07/11/2012 09:35 am ET Updated Sep 10, 2012

Getting Work Done in a Wobbly Economy

As the economy continues to wobble, the public is looking to higher education as one of the levers to use in seeking a means to provide more people with a quality, affordable education, with stable costs, that will lead to a career.

We need to maintain the distinct missions of our institutions. We have hired faculty and support staffs to accommodate those specific missions and student demographics. Community colleges need to provide training for the workforce. Colleges such as my own need to focus on providing excellent four-year educations that supply outstanding general education and the entry-level credential for many professions, notably community service providers (such as teachers, businesspersons, social workers, and nurses), while supporting some training and research. Universities need to pursue a focused research agenda. Merging institutions with different missions or allowing their missions to blur is not the answer to reaping cost savings while maintaining quality and getting work underway.

Instead, each type of institution should be asking how public-private partnerships can be leveraged to save funds and actually increase quality. Let me give a few examples. My college is completing a bus shelter that was designed by the students at New England Institute of Technology (NEIT) and reviewed by their faculty. In turn, I am using donor dollars to construct the shelter, so NEIT's students have the joy of seeing their ideas become a much-needed and much-used structure.

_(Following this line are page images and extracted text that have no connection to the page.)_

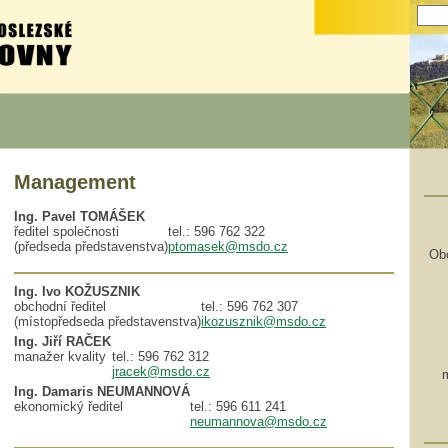
Management
Ing. Pavel TOMÁŠEK
ředitel společnosti
tel.: 596 762 322
(předseda představenstva)
ptomasek@msdo.cz
Ob
Ing. Ivo KOŽUSZNIK
obchodní ředitel
tel.: 596 762 307
(místopředseda představenstva)
ikozusznik@msdo.cz
Ing. Jiří RAČEK
manažer kvality
tel.: 596 762 312
jracek@msdo.cz
Ing. Damaris NEUMANNOVÁ
ekonomický ředitel
tel.: 596 611 241
neumannova@msdo.cz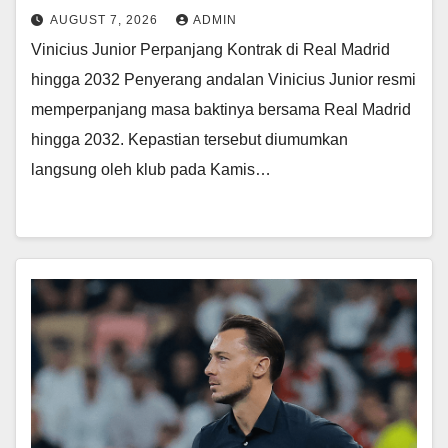
AUGUST 7, 2026
ADMIN
Vinicius Junior Perpanjang Kontrak di Real Madrid
hingga 2032 Penyerang andalan Vinicius Junior resmi
memperpanjang masa baktinya bersama Real Madrid
hingga 2032. Kepastian tersebut diumumkan
langsung oleh klub pada Kamis…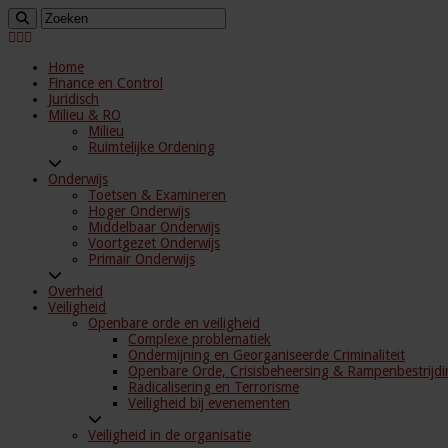
Home
Finance en Control
Juridisch
Milieu & RO
Milieu
Ruimtelijke Ordening
Onderwijs
Toetsen & Examineren
Hoger Onderwijs
Middelbaar Onderwijs
Voortgezet Onderwijs
Primair Onderwijs
Overheid
Veiligheid
Openbare orde en veiligheid
Complexe problematiek
Ondermijning en Georganiseerde Criminaliteit
Openbare Orde, Crisisbeheersing & Rampenbestrijdi
Radicalisering en Terrorisme
Veiligheid bij evenementen
Veiligheid in de organisatie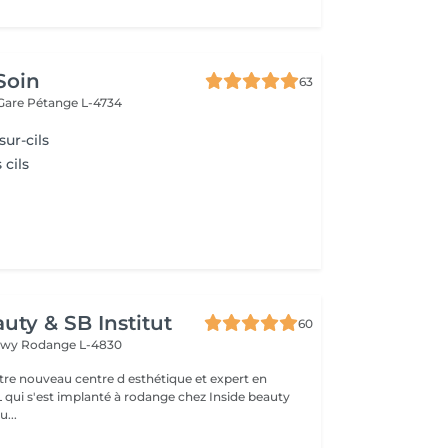
Soin
63
 Gare
Pétange L-4734
sur-cils
 cils
uty & SB Institut
60
ngwy
Rodange L-4830
otre nouveau centre d esthétique et expert en
L qui s'est implanté à rodange chez Inside beauty
u...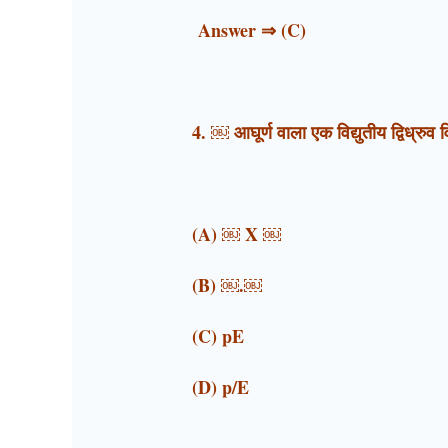
Answer ⇒ (C)
4. ￼ आघूर्ण वाला एक विद्युतीय द्विध्रु
(A) ￼ X ￼
(B) ￼.￼
(C) pE
(D) p/E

Similarly, an antique building on campus was given a face lift through architecture provided pro bono by Roger Williams University and by donated labor and materials from local contractors.

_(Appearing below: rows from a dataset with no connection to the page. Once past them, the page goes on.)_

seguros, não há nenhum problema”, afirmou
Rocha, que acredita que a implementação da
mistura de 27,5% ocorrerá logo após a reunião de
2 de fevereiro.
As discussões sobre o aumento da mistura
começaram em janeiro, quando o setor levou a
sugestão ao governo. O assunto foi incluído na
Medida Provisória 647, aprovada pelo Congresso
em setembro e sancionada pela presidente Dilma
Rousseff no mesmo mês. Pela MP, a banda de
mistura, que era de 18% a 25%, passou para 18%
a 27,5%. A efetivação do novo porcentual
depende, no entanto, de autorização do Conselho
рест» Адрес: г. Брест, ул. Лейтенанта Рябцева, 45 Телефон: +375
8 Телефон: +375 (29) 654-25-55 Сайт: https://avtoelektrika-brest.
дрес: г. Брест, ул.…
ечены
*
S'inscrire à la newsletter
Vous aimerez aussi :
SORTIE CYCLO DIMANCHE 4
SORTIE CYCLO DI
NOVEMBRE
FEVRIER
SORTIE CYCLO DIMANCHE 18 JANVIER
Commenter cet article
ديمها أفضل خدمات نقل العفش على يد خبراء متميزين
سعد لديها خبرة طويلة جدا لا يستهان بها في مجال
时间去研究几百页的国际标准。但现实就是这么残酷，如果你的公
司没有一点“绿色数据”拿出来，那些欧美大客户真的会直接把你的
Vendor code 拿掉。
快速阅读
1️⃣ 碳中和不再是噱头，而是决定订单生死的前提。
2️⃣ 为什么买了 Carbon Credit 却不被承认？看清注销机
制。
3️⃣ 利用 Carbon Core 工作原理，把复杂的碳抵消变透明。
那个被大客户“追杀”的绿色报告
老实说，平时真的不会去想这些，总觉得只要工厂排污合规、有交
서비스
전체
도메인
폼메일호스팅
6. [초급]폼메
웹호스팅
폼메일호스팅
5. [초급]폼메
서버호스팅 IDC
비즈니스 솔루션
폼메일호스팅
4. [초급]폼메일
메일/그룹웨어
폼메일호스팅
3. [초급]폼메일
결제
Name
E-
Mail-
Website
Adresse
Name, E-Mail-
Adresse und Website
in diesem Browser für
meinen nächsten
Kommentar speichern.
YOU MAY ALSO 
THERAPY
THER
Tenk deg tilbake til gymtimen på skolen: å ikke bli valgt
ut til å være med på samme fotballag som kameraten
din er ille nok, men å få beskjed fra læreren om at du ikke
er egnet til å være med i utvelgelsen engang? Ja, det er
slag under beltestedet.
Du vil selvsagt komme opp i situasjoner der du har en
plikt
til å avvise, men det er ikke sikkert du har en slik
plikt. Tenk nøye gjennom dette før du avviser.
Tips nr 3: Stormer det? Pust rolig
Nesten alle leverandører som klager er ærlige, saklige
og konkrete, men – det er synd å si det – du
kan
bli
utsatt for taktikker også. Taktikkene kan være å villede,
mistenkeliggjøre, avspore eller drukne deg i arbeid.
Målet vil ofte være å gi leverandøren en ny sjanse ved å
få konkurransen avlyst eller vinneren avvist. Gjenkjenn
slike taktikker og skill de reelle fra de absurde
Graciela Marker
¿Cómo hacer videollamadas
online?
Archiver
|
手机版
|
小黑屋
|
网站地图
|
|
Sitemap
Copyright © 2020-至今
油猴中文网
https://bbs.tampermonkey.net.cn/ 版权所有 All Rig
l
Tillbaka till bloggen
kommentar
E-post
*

Linkig outside facilities to academic programs, the college has established a very successful and high-demand program in Medical Imaging in partnership with Rhode Island Hospital, which provides the clinical training on state-of-the-art equipment that the college could not possibly afford. In a similar vein, the college is establishing the state's only nurse anesthetist graduate program in partnership with St. Joseph's Hospital. The costs for these programs are shared by the college and the partner, and together, we are able to deliver exceptional programming that neither of us alone could develop -- with no additional investment by the college or the state, no additional administrative overhead, no additional facilities investments, and no increase in tuition.

Will future foundation funding be made available to support faculty time and/or consultant time to investigate more such creative public-private collaborations? If so, I would surely like to receive a copy of those proposal guidelines.